Czuła straszne zimno, miał rację. Jeszcze chwila i złapie jakieś
choróbsko. Odłożyła sztuciec na miejsce, podeszła do szafy. Otworzyła
drzwiczki, a mina jej zrzedła.
- To chyba jakiś niesmaczny żart.- burknęła widząc same męskie ciuchy
No nic, jak dają to bierz. Wyjęła koszulę i jakieś spodnie. Położyła je
tuż obok. Zacisnęła delikatnie palce na wstążce. Pociągnęła ją, a suknia
upadła na drewnianą podłogę. Zadrżała.
- Szybko Ann, szybko. Chyba nie chcesz opieki tego... zboczucha.- wyszeptała wkładając spodnie
O dziwno nawet pasowały, tylko nogawki były trochę za długie, więc
podwinęła je. Usłyszała stłumiony chichot. Oj, teraz przegiął. Odruchowo
odwróciła się w stronę drzwi, lecz w porę zasłoniła piersi rękami.
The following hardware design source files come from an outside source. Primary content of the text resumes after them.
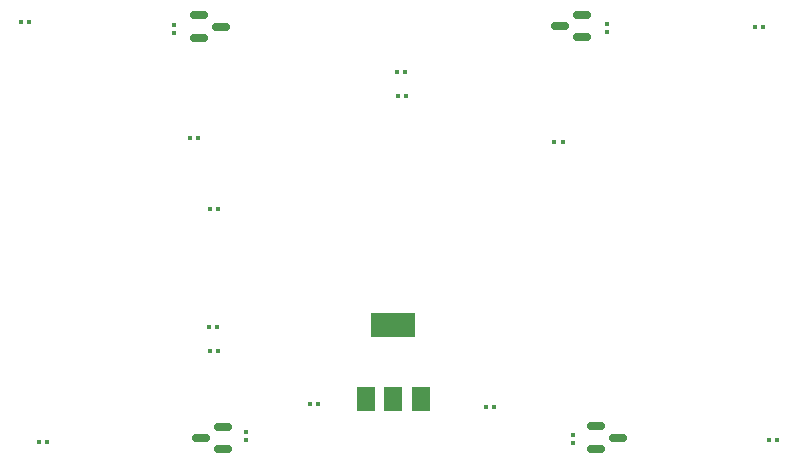
<source format=gbr>
%TF.GenerationSoftware,KiCad,Pcbnew,(6.0.1)*%
%TF.CreationDate,2023-01-18T20:59:41+05:30*%
%TF.ProjectId,drone,64726f6e-652e-46b6-9963-61645f706362,rev?*%
%TF.SameCoordinates,Original*%
%TF.FileFunction,Paste,Top*%
%TF.FilePolarity,Positive*%
%FSLAX46Y46*%
G04 Gerber Fmt 4.6, Leading zero omitted, Abs format (unit mm)*
G04 Created by KiCad (PCBNEW (6.0.1)) date 2023-01-18 20:59:41*
%MOMM*%
%LPD*%
G01*
G04 APERTURE LIST*
G04 Aperture macros list*
%AMRoundRect*
0 Rectangle with rounded corners*
0 $1 Rounding radius*
0 $2 $3 $4 $5 $6 $7 $8 $9 X,Y pos of 4 corners*
0 Add a 4 corners polygon primitive as box body*
4,1,4,$2,$3,$4,$5,$6,$7,$8,$9,$2,$3,0*
0 Add four circle primitives for the rounded corners*
1,1,$1+$1,$2,$3*
1,1,$1+$1,$4,$5*
1,1,$1+$1,$6,$7*
1,1,$1+$1,$8,$9*
0 Add four rect primitives between the rounded corners*
20,1,$1+$1,$2,$3,$4,$5,0*
20,1,$1+$1,$4,$5,$6,$7,0*
20,1,$1+$1,$6,$7,$8,$9,0*
20,1,$1+$1,$8,$9,$2,$3,0*%
G04 Aperture macros list end*
%ADD10RoundRect,0.079500X0.100500X-0.079500X0.100500X0.079500X-0.100500X0.079500X-0.100500X-0.079500X0*%
%ADD11R,1.500000X2.000000*%
%ADD12R,3.800000X2.000000*%
%ADD13RoundRect,0.150000X0.587500X0.150000X-0.587500X0.150000X-0.587500X-0.150000X0.587500X-0.150000X0*%
%ADD14RoundRect,0.079500X-0.079500X-0.100500X0.079500X-0.100500X0.079500X0.100500X-0.079500X0.100500X0*%
%ADD15RoundRect,0.150000X-0.587500X-0.150000X0.587500X-0.150000X0.587500X0.150000X-0.587500X0.150000X0*%
%ADD16RoundRect,0.079500X0.079500X0.100500X-0.079500X0.100500X-0.079500X-0.100500X0.079500X-0.100500X0*%
%ADD17RoundRect,0.079500X-0.100500X0.079500X-0.100500X-0.079500X0.100500X-0.079500X0.100500X0.079500X0*%
G04 APERTURE END LIST*
D10*
%TO.C,R2*%
X153700000Y-98595000D03*
X153700000Y-97905000D03*
%TD*%
D11*
%TO.C,U1*%
X168475000Y-95100000D03*
D12*
X166175000Y-88800000D03*
D11*
X166175000Y-95100000D03*
X163875000Y-95100000D03*
%TD*%
D13*
%TO.C,Q2*%
X151762500Y-99350000D03*
X151762500Y-97450000D03*
X149887500Y-98400000D03*
%TD*%
D14*
%TO.C,LED1*%
X135325000Y-63150000D03*
X134635000Y-63150000D03*
%TD*%
%TO.C,LED2*%
X197997500Y-98550000D03*
X198687500Y-98550000D03*
%TD*%
D15*
%TO.C,Q1*%
X149737500Y-62600000D03*
X149737500Y-64500000D03*
X151612500Y-63550000D03*
%TD*%
D14*
%TO.C,R12*%
X151345000Y-79000000D03*
X150655000Y-79000000D03*
%TD*%
D16*
%TO.C,R9*%
X166450000Y-67375000D03*
X167140000Y-67375000D03*
%TD*%
D14*
%TO.C,R7*%
X150605000Y-91000000D03*
X151295000Y-91000000D03*
%TD*%
D17*
%TO.C,R1*%
X147600000Y-63380000D03*
X147600000Y-64070000D03*
%TD*%
D15*
%TO.C,Q3*%
X183312500Y-97400000D03*
X183312500Y-99300000D03*
X185187500Y-98350000D03*
%TD*%
D17*
%TO.C,R3*%
X181400000Y-98155000D03*
X181400000Y-98845000D03*
%TD*%
D10*
%TO.C,R4*%
X184250000Y-63300000D03*
X184250000Y-63990000D03*
%TD*%
D14*
%TO.C,LED4*%
X197445000Y-63570000D03*
X196755000Y-63570000D03*
%TD*%
%TO.C,R8*%
X150580000Y-89000000D03*
X151270000Y-89000000D03*
%TD*%
%TO.C,R10*%
X167245000Y-69400000D03*
X166555000Y-69400000D03*
%TD*%
%TO.C,C1*%
X174695000Y-95750000D03*
X174005000Y-95750000D03*
%TD*%
D13*
%TO.C,Q4*%
X182112500Y-64450000D03*
X182112500Y-62550000D03*
X180237500Y-63500000D03*
%TD*%
D14*
%TO.C,LED5*%
X149620000Y-73025000D03*
X148930000Y-73025000D03*
%TD*%
%TO.C,R5*%
X180495000Y-73300000D03*
X179805000Y-73300000D03*
%TD*%
%TO.C,LED3*%
X136845000Y-98750000D03*
X136155000Y-98750000D03*
%TD*%
%TO.C,C2*%
X159130000Y-95475000D03*
X159820000Y-95475000D03*
%TD*%
M02*

</source>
- Wynoś się, inaczej poznasz mój gniew.- warknęła pół-żartem
- Bo co mi zrobisz?- wyglądał na zadowolonego
- Bo... uh! Po prostu chcę założyć bluzę, bez uczucia, że zawieszasz na mnie swój wzrok!
- Bo?
- Oj, no proszę.- jęknęła
- Dobra, już nie patrzę.
Uniósł głowę, wbijając spojrzenie w deski. Dziewczyna w ekspresowym
tempie ubrała się w bluzę i zapięła guziki. Wyglądała jakby miała na
sobie o wiele za duży worek.
- Już, tylko się nie...
Za późno, wybuchnął śmiechem. Bardzo głośnym. Długo nie wytrzymała,
zawtórowała mu. Kiedy jako-tako udało im się uspokoić- podeszła do
Alastora.
- Em... no ten tego...- zaczęła niepewnie
- Coś się stało?
- Bo... muszę jeszcze na chwilę skoczyć do domu.
- Po co?!- zdziwił się
- Przykładowo po ubrania, kotka czy moje latające ustrojstwo. A teraz dom stoi pusty, więc to najlepszy moment.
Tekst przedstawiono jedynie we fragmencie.